Uターン就職希望者にとって
原発立地自治体は選択肢に入らない?

連載第16回に引き続き、「給与水準」「労働市場規模」「失業率」「自治体の経済力」などを手がかりにして、各県の平均的な年収や仕事の得やすさ、行政・財政力からくる生活水準といった現実的な指標を割り出し、「就職幸福県」を分析していく。

 ピックアップする都道府県をスクリーニングするための一次データとなっているのは、厚生労働省や総務省、内閣府が発表しているデータに加えて、これまでと同様、「ダイヤモンドD-VISIONシリーズデータベースサービス 役員・管理職情報ファイル」である。
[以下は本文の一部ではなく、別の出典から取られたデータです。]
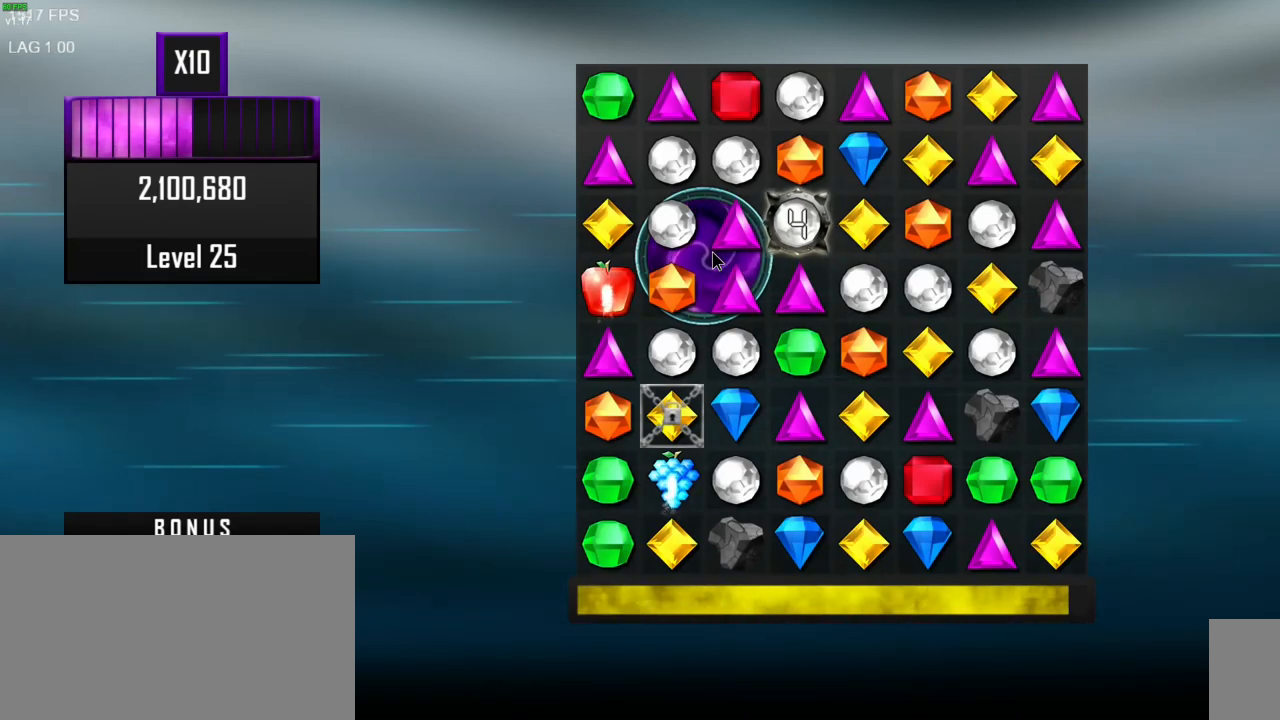
{"keys": [], "mouse": [], "events": []}
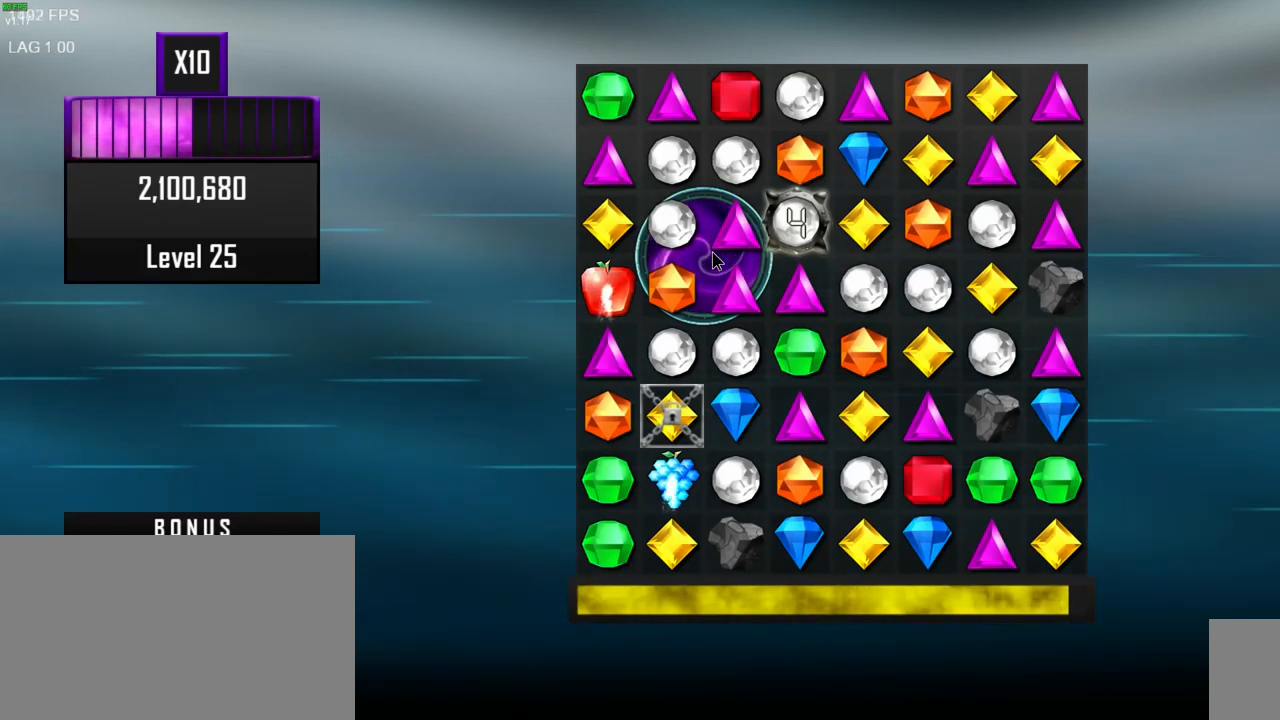
{"keys": [], "mouse": [], "events": []}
前回は、自治体の財政力を元に、住民の生活水準を調べたところで稿を終えた。財政力指数が高い自治体の財政基盤を支えている主な産業は、工場、発電所、空港、観光、ギャンブルという特徴がある。ただし、原発立地自治体では経済的恩恵を受けている反面、住民の健康面に犠牲を払っている可能性があるという指摘も行った。

 原発立地県は、Uターン就職希望者に対して、将来的に就業を勧められる自治体なのだろうか? 今回は、その考察から稿を始めたい。

 奇しくもこの原稿を書き進めている最中に、以下のような報道が流れた。

●中間貯蔵施設 「最終処分場化」に不安 県外受け入れ、展望なく

●放射性廃棄物 最終処分場、基準作り 規制委 国選定に安全お墨付き

●<中間貯蔵施設>原発周辺など国有化案…福島に受け入れ要請(毎日新聞)

 中間貯蔵施設のために国有化する場所として、福島第一原発を取り囲む国道6号線以東の南北約9km(大熊町:11km2+双葉町:5km2)と、福島第二原発に隣接する楢葉町の3km2が対象となっている。この計画案が進められれば、当然、元々同地区で暮らしていた被災者は帰還できない。